Con evidentes fines propagandísticos, el motivo es doble. Por un parte, demostrar al mundo que en Corea del Norte no hay coronavirus porque las fronteras fueron cerradas en enero y las autoridades no han informado de ni un solo caso. Aunque, si lo hubiera, lo más seguro es que tampoco lo dijeran. Y, por la otra, y más importante, mandar un recado a Estados Unidos a menos de un mes de sus elecciones. Ya sea Trump o Biden quien ocupe la Casa Blanca los próximos cuatro años, Kim Jong-un no quiere que se olviden de él ni de su programa nuclear.
Para ello, es probable que vuelva a lucir músculo militar con el fin de presionar a Washington para retomar las conversaciones sobre desarme nuclear que abrió con Trump en su cumbre de Singapur en junio de 2018, pero que llevan estancadas desde el fracaso de su posterior reunión en Hanói en febrero del año pasado. «Hay posibilidades de que Corea del Norte desvele nuevas armas estratégicas, como un misil balístico intercontinental o cohetes submarinos, para llamar la atención en un momento en que sus logros económicos han sido escasos», advirtió esta semana en el Parlamento el ministerio para la Unificación de Corea del Sur, Lee In-young, según informa la agencia de noticias Yonhap.

* CONSIGNA
Continúa el texto sobre Corea del Norte y su mensaje a Washington a partir de la última oración.

Datos extraídos de una colección
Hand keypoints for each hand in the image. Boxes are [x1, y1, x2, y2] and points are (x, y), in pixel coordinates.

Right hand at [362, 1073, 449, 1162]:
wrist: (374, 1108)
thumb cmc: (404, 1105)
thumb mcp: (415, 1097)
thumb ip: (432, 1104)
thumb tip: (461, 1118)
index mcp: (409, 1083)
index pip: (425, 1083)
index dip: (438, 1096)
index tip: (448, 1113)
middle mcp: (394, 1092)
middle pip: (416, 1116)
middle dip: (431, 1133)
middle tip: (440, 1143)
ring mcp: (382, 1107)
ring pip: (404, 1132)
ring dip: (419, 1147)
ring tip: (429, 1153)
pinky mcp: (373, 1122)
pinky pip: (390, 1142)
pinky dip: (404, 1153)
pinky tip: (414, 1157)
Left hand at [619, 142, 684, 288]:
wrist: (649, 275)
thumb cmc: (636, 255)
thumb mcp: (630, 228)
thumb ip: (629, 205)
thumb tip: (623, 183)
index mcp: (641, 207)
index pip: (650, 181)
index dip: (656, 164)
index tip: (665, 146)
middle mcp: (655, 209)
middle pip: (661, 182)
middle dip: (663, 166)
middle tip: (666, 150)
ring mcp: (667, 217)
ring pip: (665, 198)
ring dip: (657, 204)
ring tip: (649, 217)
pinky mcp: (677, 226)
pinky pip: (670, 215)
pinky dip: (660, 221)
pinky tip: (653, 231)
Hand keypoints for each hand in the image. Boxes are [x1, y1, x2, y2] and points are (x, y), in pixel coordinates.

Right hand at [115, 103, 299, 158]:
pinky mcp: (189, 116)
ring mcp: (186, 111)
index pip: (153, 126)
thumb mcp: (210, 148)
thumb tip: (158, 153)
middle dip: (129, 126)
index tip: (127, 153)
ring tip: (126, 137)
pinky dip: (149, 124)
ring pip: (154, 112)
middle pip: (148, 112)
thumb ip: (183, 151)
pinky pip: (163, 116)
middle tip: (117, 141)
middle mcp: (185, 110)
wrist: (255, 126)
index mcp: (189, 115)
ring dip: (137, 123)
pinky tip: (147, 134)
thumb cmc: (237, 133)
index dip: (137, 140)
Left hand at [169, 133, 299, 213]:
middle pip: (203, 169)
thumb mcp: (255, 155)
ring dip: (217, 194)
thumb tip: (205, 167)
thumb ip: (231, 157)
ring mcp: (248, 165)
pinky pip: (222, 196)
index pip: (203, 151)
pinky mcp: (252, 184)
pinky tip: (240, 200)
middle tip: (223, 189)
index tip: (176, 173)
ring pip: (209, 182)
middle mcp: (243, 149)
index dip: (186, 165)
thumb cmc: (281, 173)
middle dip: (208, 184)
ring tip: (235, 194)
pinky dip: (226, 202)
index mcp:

* RESPUESTA
A su juicio, esta «demostración de fuerza de baja intensidad» antes de las elecciones en EE.UU. sería menos desafiante que una prueba nuclear o un ensayo de misiles de largo alcance, dos provocaciones que Corea del Norte viene evitando desde 2017. Aunque Pyongyang ha disparado varios proyectiles desde el estancamiento del diálogo con Washington el año pasado, han sido siempre de corto alcance.
Doble mensaje
A la espera de saber quién se sienta en el Despacho Oval a partir de enero, Kim Jong-un se dedicará a mostrar su arsenal y, seguramente, la «nueva arma estratégica» que anunció en su discurso de Año Nuevo, donde endureció el tono. A tenor de la agencia EFE, podría ser un misil intercontinental más potente que el Hwasong-15, su proyectil de mayor rango y con capacidad en teoría para atacar a EE.UU. con una cabeza nuclear. Además, en el desfile podrían aparecer los misiles submarinos Pukguksong-3, que ya fueron probados el año pasado y suponen una peligrosa amenaza. Por último, los expertos y servicios de inteligencia estarán atentos para ver si desfilan también las lanzaderas móviles capaces de disparar misiles intercontinentales.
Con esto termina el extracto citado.